#### Complete the following:
- A) Copy out the Wole Soyinka news report from "The playwright, who" through "without blacks.", changing "playwright" to "writer".
- B) Write the next part of the Wole Soyinka news report, picking up after its final sentence.
═════ Excerpt provided ═════
Nobel Laureate, Prof. Wole
Soyinka, says he has forgiven Americans for electing former President Donald
Trump whom he described as a “racist” and a “xenophobe”.
Soyinka said this during an
interview with Arise Television on Wednesday.
The Nobel Laureate, who had in
2016 torn his American immigrant visa to shreds for voting Trump, said he would
not be renewing the green card since he usually visits the United States even
without it.
The playwright, who displayed
pieces of his torn green card, stated that America had redeemed itself with the
removal of Trump
Soyinka said, “I feel honoured to
be associated with the democratic forces of the United States for correcting
the unbelievable error that they committed four years ago.”
The Nobel Laureate said he was
very much concerned with the US elections in 2016 because the country has a
huge Nigerian population, adding that America’s history would not be complete
without blacks.
═════ Dataset content ═════
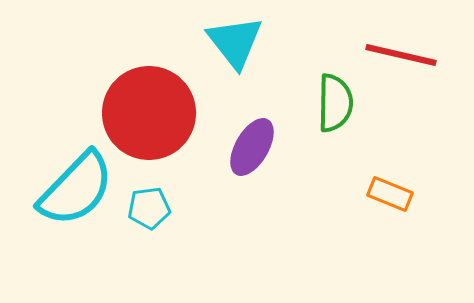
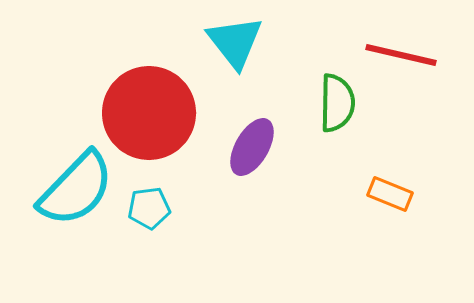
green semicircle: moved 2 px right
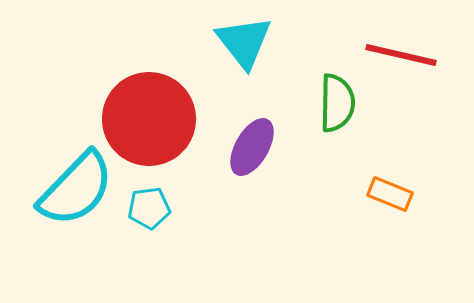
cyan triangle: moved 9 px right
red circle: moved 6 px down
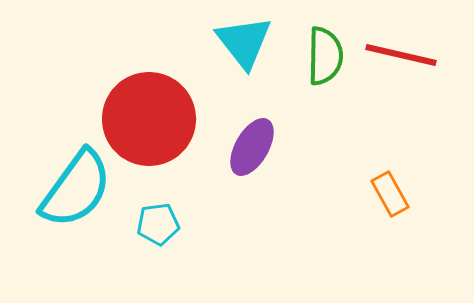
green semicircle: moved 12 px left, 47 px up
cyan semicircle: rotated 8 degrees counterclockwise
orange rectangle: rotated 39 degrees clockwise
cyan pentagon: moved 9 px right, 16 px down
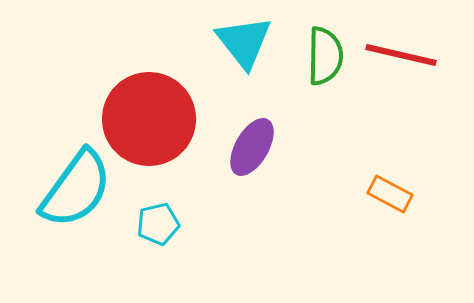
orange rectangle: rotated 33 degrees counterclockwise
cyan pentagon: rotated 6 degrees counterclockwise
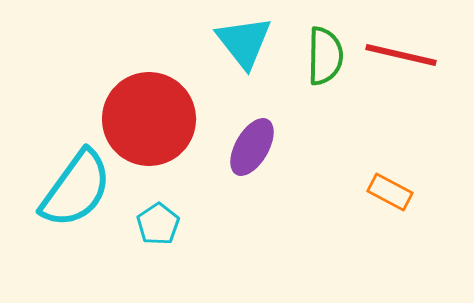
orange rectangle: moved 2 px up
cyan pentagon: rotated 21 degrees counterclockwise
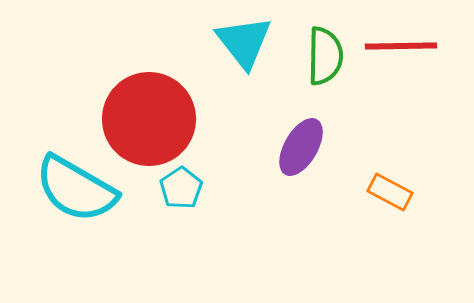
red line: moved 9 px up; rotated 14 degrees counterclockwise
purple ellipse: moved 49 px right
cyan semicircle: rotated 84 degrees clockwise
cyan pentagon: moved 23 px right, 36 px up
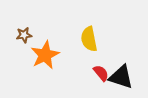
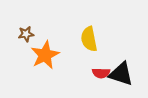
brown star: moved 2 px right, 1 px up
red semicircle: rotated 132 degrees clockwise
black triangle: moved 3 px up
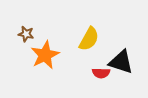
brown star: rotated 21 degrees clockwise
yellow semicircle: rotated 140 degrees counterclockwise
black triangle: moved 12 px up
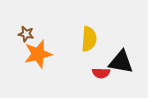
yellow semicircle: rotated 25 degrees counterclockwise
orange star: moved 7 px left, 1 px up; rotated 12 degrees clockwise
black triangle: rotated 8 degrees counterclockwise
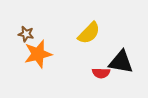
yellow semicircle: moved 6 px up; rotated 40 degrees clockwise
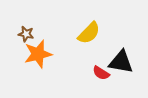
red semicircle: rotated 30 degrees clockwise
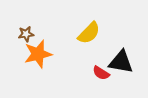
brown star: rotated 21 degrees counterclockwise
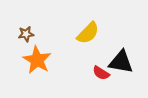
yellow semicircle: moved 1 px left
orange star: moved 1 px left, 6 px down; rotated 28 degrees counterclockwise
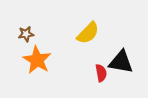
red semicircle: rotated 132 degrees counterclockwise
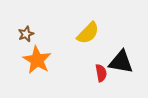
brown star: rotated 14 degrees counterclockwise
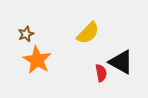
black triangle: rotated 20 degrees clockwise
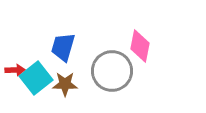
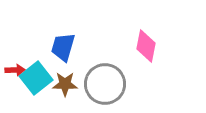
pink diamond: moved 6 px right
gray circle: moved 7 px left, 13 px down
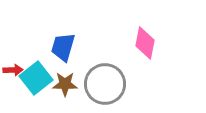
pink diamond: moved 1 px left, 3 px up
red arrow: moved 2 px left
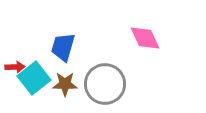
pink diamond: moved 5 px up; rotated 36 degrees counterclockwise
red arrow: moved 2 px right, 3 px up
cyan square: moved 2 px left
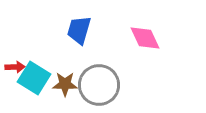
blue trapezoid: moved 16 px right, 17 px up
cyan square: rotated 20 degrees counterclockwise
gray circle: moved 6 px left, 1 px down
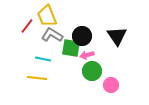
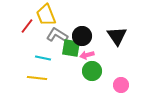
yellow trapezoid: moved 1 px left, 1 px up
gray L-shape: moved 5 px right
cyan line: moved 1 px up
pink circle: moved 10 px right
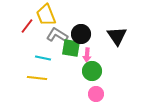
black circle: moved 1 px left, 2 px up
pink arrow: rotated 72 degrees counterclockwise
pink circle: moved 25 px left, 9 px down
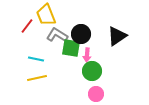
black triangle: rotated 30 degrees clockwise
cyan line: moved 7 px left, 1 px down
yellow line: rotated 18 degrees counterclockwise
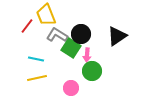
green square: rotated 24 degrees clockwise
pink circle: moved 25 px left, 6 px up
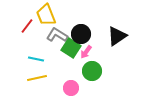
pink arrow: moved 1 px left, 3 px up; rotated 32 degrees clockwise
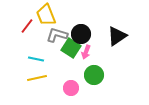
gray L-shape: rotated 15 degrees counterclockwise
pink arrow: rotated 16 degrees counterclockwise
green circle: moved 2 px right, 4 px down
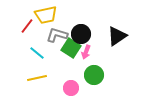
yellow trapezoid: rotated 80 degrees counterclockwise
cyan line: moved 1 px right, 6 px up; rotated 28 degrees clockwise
═════
═════ Dataset content ═════
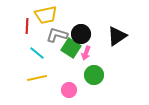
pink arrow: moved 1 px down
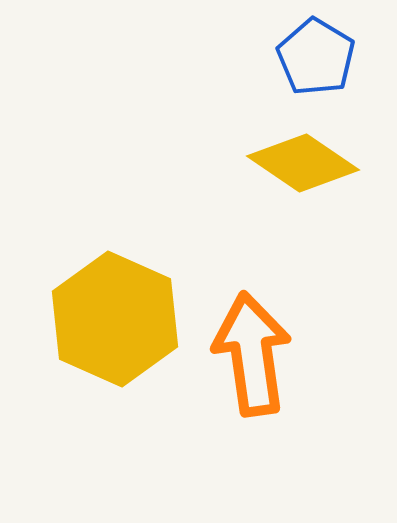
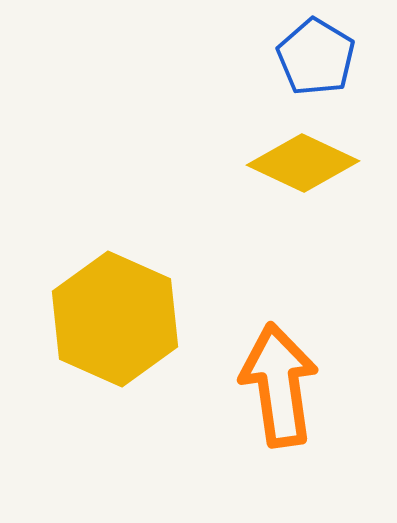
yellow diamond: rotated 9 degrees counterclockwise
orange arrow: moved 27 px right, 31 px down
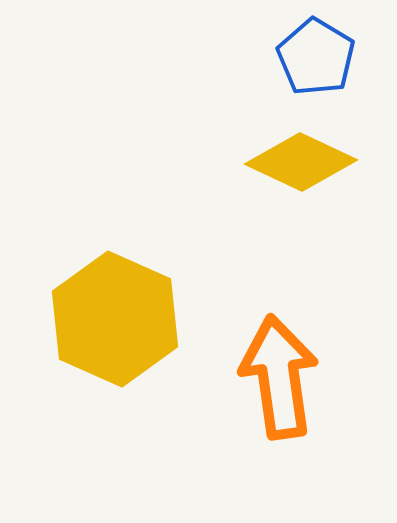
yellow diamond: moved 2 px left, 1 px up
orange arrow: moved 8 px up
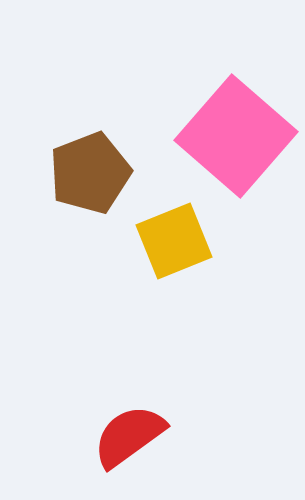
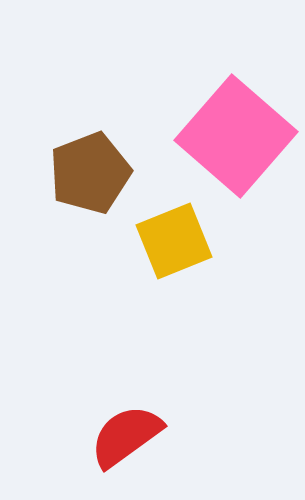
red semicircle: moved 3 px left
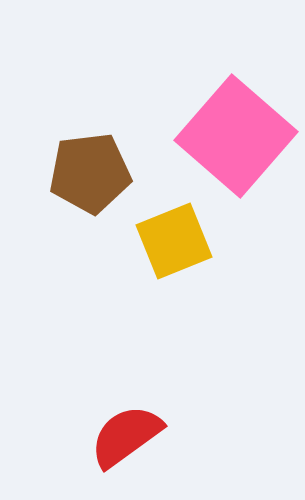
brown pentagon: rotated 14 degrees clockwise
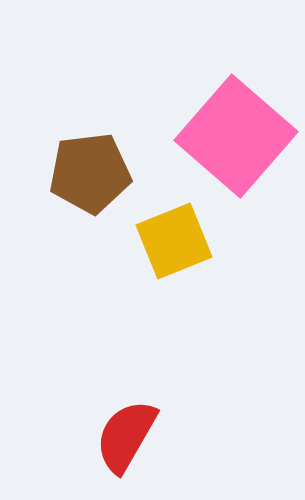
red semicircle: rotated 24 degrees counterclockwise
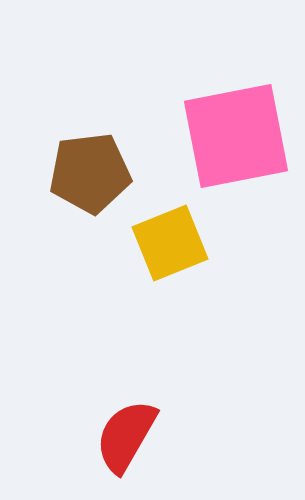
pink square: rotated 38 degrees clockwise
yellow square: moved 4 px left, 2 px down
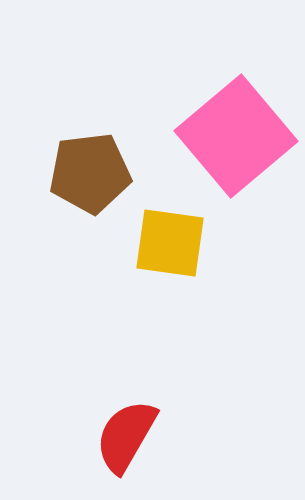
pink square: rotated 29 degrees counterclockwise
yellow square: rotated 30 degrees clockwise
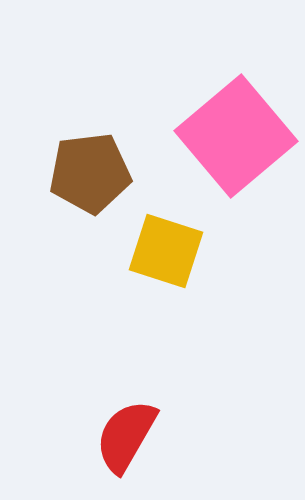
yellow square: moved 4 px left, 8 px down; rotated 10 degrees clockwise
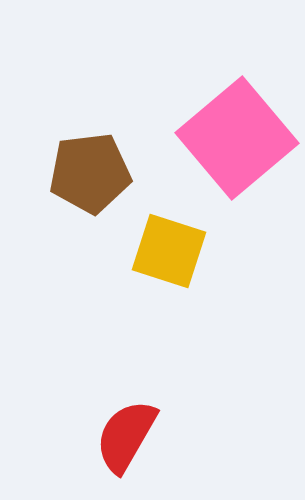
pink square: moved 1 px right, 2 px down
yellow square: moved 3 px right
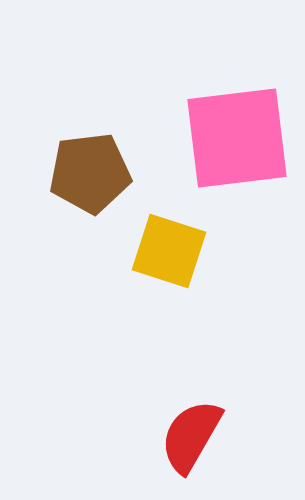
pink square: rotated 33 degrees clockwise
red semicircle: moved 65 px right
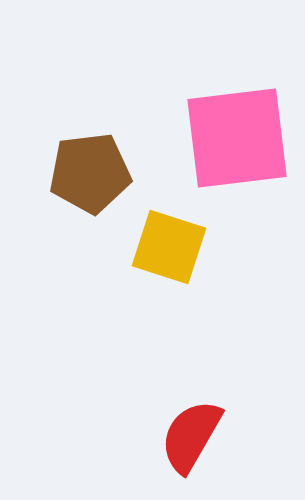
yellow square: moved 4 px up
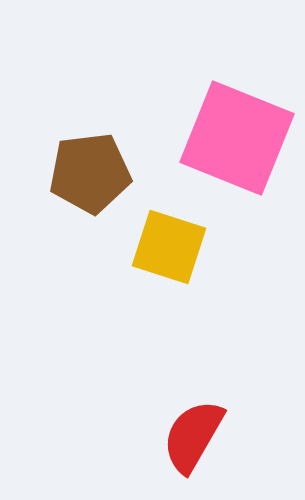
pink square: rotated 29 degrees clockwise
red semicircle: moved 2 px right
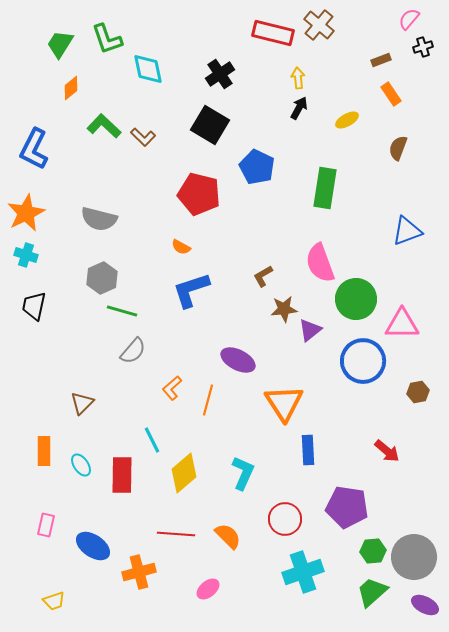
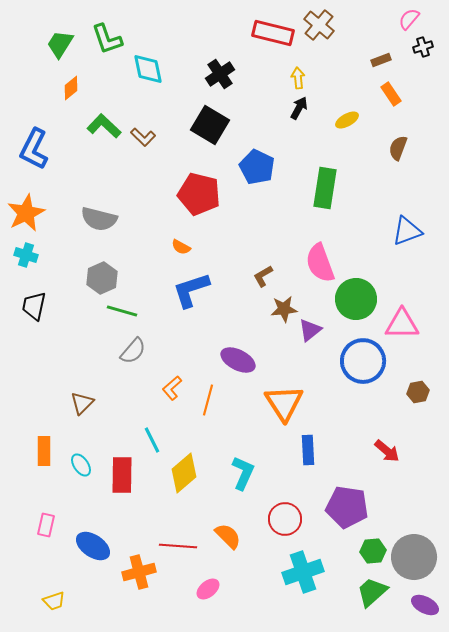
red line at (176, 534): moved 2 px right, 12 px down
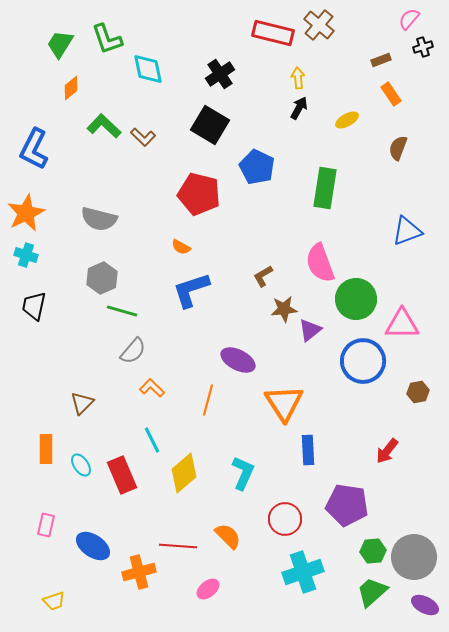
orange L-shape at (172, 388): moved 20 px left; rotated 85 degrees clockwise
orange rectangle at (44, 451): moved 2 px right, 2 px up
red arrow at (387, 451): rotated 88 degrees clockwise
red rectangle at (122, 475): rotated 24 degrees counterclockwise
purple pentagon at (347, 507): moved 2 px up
═════
#### Results by task:
- A)
The writer, who displayed
pieces of his torn green card, stated that America had redeemed itself with the
removal of Trump
Soyinka said, “I feel honoured to
be associated with the democratic forces of the United States for correcting
the unbelievable error that they committed four years ago.”
The Nobel Laureate said he was
very much concerned with the US elections in 2016 because the country has a
huge Nigerian population, adding that America’s history would not be complete
without blacks.

- B)
He said he tried to warn them
about the impending danger of a Trump Presidency but his advice was ignored
hence his decision to tear his green cars to shreds.
Soyinka added, “The complacency
was very painful and I said if you people are so careless as to let this
racist, this monster, this xenophobic aberrant, this disrespect of the female
gender, this serial bankrupt, this man who called your own society a shithole
country, if you are so careless as to let him become the next President, I am
moving out.”
He said in a way, he was happy
about the attack on the Capitol building by pro-Trump rioters. The playwright
said he wanted Americans to understand how fragile democracy is.
“So, you can imagine what I have
felt over the last few weeks, the siege on the Capitol. In a way it was rather
heart-warming for the Americans themselves to feel that what they have been
fighting for is not really a given in their society and they had to confront it
in a brutal unbelievable way and they came out of it in flying colours.
“It is not over not by any means,
I don’t say that for a single moment but it has been a lesson for us in this
continent and we should be grateful that it did happen. I am sorry of course
about the loss of life, I regret the disruption of normal life but now we are
placed on the same playing level, that we are all fighting for the same virtue
in human conduct, the same system we all believe in that you cannot take it for
granted, not anymore and for us here in Nigeria, it has been, I hope, it was
been a heart-warming occasion.”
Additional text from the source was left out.